Excerpted text
Roosevelt argued the frontier conditions created a new race: the American people that replaced the "scattered savage tribes, whose life was but a few degrees less meaningless, squalid, and ferocious than that of the wild beasts with whom they held joint ownership". He believed "the conquest and settlement by the whites of the Indian lands was necessary to the greatness of the race and to the well-being of civilized mankind". His many articles in upscale magazines provided a much-needed income. He was later chosen president of the American Historical Association.

Direct election of Senators 
The direct election of senators (which later became the 17th amendment) was an important initiative for progressives of the era, with Roosevelt being among the supporters of the idea. He spoke frequently on the campaign trail about the issue and it is included in the 1912 platform of the Progressive Party.

Taxation and trade 
Roosevelt believed that in his day many of the corporate magnates and powerful trust titans amassed their wealth in ill-gotten ways. As such, he viewed the inheritance tax as well as income tax initiatives as an important part of his progressive views.  He also believed that "free trade" was pernicious, and aligned with other Republicans in his day on the need for tariffs.

Trade and tariffs 
Generally, Roosevelt favored the policy of the protective tariff.  However, he saw how destructive the issue was while it ripped the Republican party apart, so he generally stayed away from the topic.

Free trade, however, was an issue that he was an outspoken opponent of.  He wrote "Thank God I am not a free-trader.  In this country pernicious indulgence in the doctrine of free trade seems inevitably to produce fatty degeneration of the moral fibre."

Exercise description
Extend the Roosevelt excerpt, picking up right after its final sentence. These data entries come from a different source than the Roosevelt excerpt.

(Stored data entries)
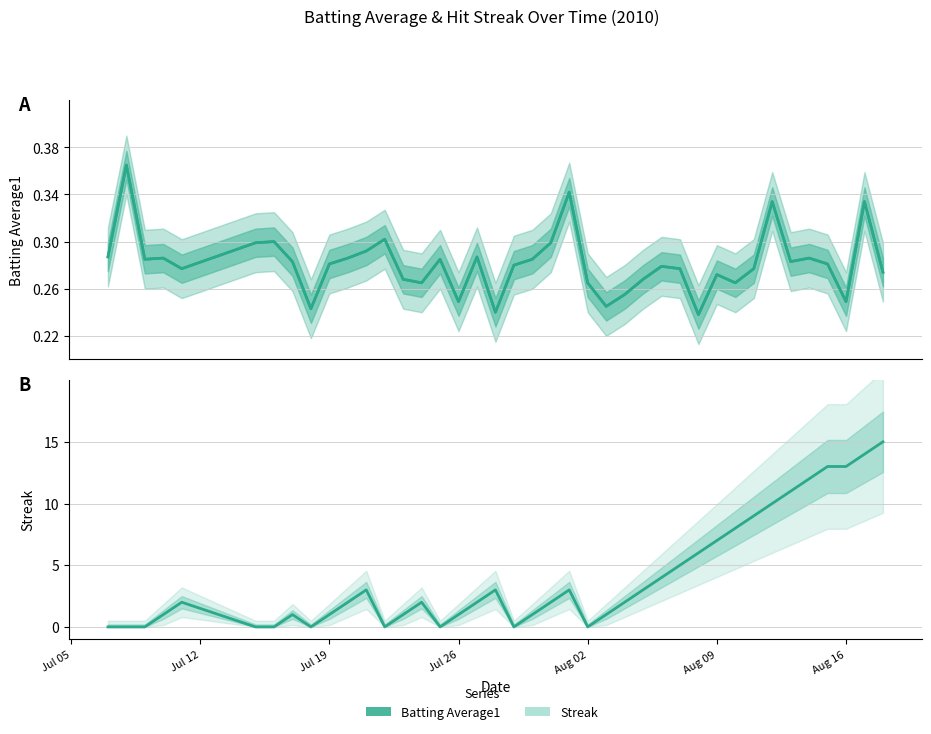

What is the difference between the maximum and minimum values?

15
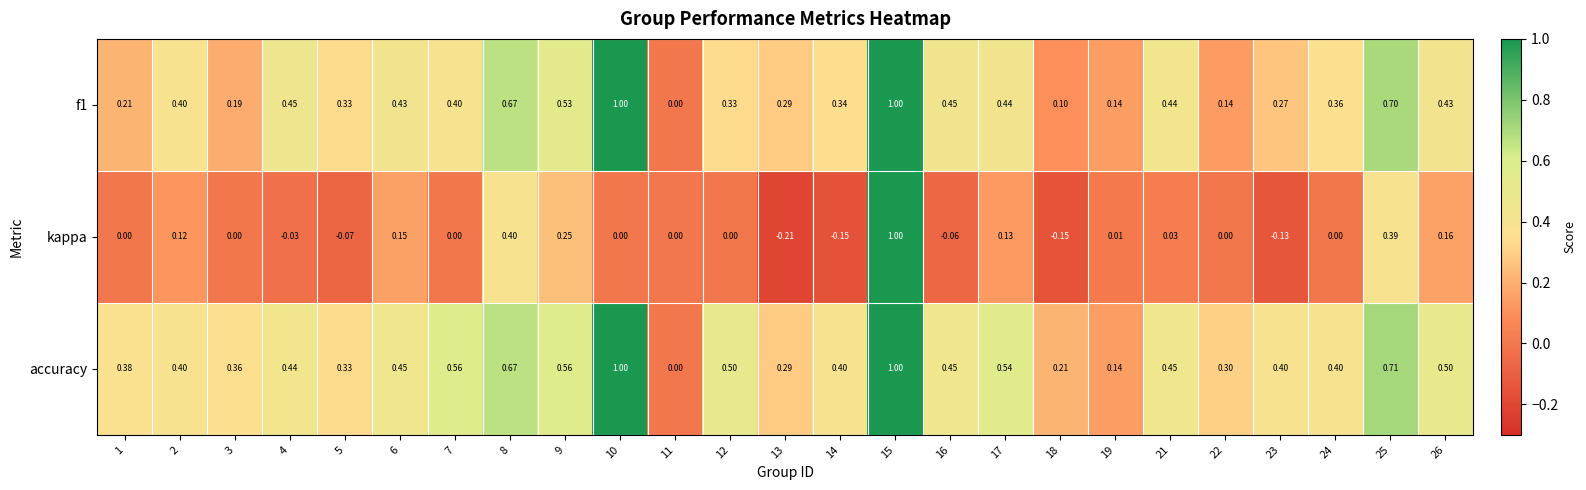

Which series changed the most between 7 and 24?

accuracy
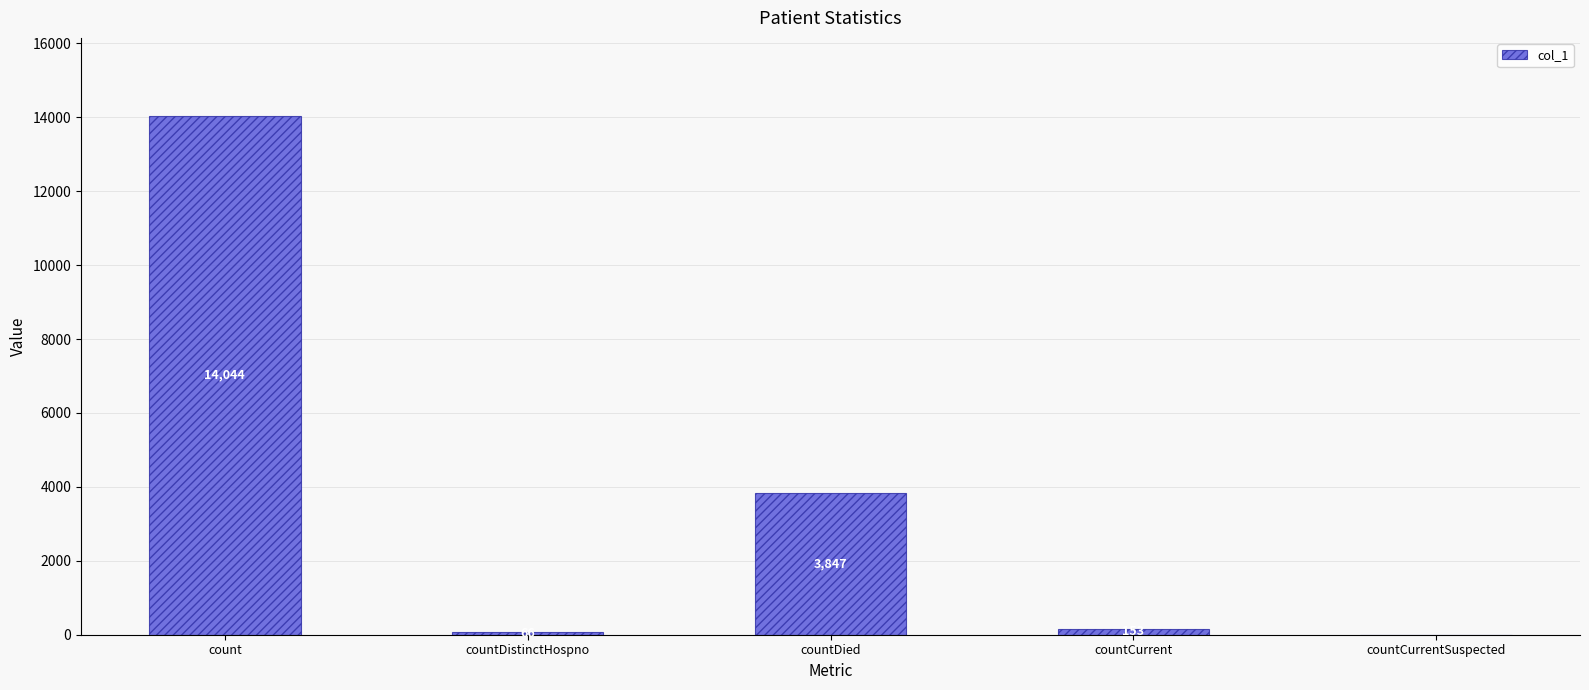

What value does the data have at countDistinctHospno?

66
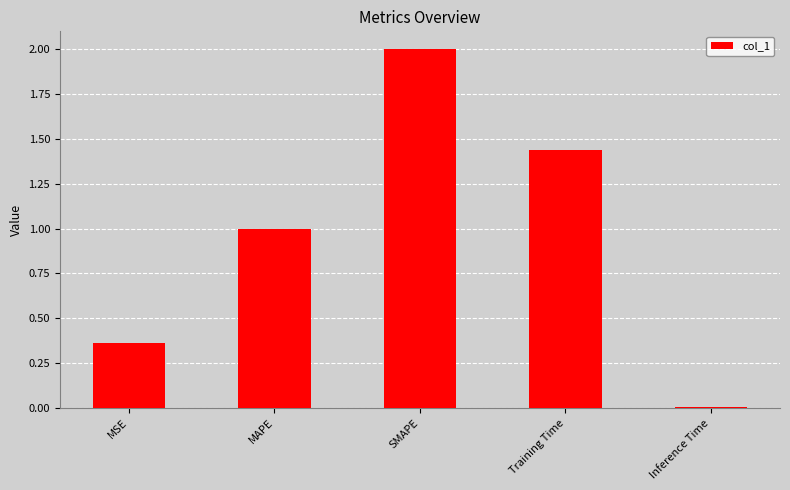

Is it true that the value at SMAPE is 2.0?

True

Exercise answer
Inheritance tax 

In his well known work The Man with the Muck Rake, he declared:
As a matter of personal conviction, and without pretending to discuss the details or formulate the system, I feel that we shall ultimately have to consider the adoption of some such scheme as that of a progressive tax on all fortunes, beyond a certain amount, either given in life or devised or bequeathed upon death to any individual-a tax so framed as to put it out of the power of the owner of one of these enormous fortunes to hand on more than a certain amount to any one individual; the tax of course, to be imposed by the national and not the state government. Such taxation should, of course, be aimed merely at the inheritance or transmission in their entirety of those fortunes swollen beyond all healthy limits.

Income tax 

Roosevelt supported gradual income taxation on citizens instead of a system of tariffs. In his 1907 State of the Union speech, he said:
A graduated income tax of the proper type would be a desirable feature of Federal taxation, and it is to be hoped that one may be devised which the Supreme Court will declare constitutional. The inheritance tax, however, is both a far better method of taxation, and far more important for the purpose of having the fortunes of the country bear in proportion to their increase in size a corresponding increase and burden of taxation.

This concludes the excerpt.